Monro reported that comparable tire sales-discounting sales from new stores-were up about 12 percent for the three-months ended Sept. 24. Comparable store maintenance service revenue rose 6 percent, the firm said, but sales of higher profit margin activities like brakes and exhaust were off somewhat.
Despite the higher percentage of sales revenue from lower margin tire and maintentance business, Monro was able to maintain its gross operating margin, according to Robert G. Gross, president and CEO.
``We are particularly pleased with our progress in the tire category,'' Mr.

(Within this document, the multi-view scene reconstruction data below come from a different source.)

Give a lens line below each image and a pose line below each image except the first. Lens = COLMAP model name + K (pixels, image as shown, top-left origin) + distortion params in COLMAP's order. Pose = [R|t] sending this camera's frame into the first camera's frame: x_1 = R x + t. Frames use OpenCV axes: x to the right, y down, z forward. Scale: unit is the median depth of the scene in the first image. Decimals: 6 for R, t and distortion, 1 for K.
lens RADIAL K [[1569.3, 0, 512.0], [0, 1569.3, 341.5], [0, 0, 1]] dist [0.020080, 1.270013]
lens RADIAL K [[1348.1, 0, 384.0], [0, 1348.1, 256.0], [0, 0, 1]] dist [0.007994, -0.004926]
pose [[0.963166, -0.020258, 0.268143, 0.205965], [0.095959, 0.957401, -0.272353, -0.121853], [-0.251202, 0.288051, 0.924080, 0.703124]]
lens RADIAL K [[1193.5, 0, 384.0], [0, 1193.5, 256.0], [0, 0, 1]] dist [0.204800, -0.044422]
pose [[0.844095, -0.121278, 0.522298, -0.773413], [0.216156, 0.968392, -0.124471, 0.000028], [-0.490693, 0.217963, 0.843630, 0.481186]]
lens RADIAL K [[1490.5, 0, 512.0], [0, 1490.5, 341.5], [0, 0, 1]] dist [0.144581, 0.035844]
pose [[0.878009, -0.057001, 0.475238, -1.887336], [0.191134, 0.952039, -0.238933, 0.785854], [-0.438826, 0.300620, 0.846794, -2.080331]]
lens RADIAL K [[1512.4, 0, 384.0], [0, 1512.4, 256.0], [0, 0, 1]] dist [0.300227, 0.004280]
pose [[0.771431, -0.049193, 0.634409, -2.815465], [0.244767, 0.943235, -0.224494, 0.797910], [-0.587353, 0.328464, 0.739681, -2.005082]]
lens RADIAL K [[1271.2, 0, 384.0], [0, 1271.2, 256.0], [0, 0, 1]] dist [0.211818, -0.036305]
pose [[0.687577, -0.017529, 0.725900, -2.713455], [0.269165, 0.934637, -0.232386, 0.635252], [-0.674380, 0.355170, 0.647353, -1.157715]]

Gross said, ``where our expertise and ability to serve our customers have been greatly enhanced by the learning gained from our most recent acquisitions.''
Monro's tire-related acquisitions in the past few years include more than 40 Mr. Tire outlets in Maryland and nearly 50 Tread Quarters stores in Virginia and the metro D.C. area.
Mr. Gross went on to say that Monro continues to seek ``similar acquisition candidates'' to expand and improve its existing business. He did not elaborate.
Looking ahead, Mr. Gross said he expects Monro to continue to gain market share and outperform the industry based on the firm's ``dedicated customer service, efficient operating model and proven growth strategy'' and regardless of external market conditions.
Pep Boys-Manny, Moe & Jack suffered a net loss in the third quarter due to a number of non-operating expenses while posting a 2.4-percent decline in sales, including an 11.6-percent drop in tire sales.
The net loss of $11.4 million contrasted with net earnings of $6.67 million a year ago; included in the loss was an increase of $1.9 million in the reserve for road hazard warranty coverage. Sales fell to $545.2 million.
Comparable retail sales, which include do-it-yourself and commercial, increased 2.1 percent. Comparable service center revenue, including labor plus installed merchandise and tires, fell 7.6 percent. For the nine months, comparable retail sales were up 0.6 percent while comparable service sales fell 4.8 percent.
For the year-to-date, Pep Boys posted a net loss of $13.1 million compared with a profit of $35.2 million in 2004, while sales fell 1.8 percent to $1.69 billion.
``It was again a very difficult quarter for our service center operations, with comparable sales down 7.6 percent, which includes an 11.6-percent decrease in tire sales,'' said Larry Stevenson, chairman and CEO. He noted that revenues were soft for the quarter but were especially so after Hurricane Katrina and the subsequent high fuel prices.
Pep Boys continues to remodel its retail stores. The company expects 200 of its 593 stores to be re-opened by the end of the fiscal year in January.
Yokohama Rubber Co. Ltd. posted a 10.7-percent gain in operating income during the six months ended Sept. 30, as unit tire sales growth and cost reduction programs more than offset increases in raw material costs.
Yokohama management predicts the trend will continue, forecasting an improvement in fiscal 2006 operating income of 9.8 percent over 2005.
Led by tire sales growth in North America and Europe, Yokohama reported a 6.1-percent improvement in overall sales during the period to $1.78 billion.
Operating earnings for the six months increased to $42.5 million, pushing the profits/sales ratio to 2.3 percent. Net income grew exponentially on a decline in net income to $118.2 million.
Tire group sales grew 7.6 percent to $1.29 billion, while operating income increased 5.7 percent to $32.8 million.
Sales in North America grew 11.4 percent during the period to $338.4 million, while operating earnings surged 34.3 percent to $9.45 million.
Management has proposed raising the year-end dividend 50 percent to 6 yen (about 5.3 cents) per share.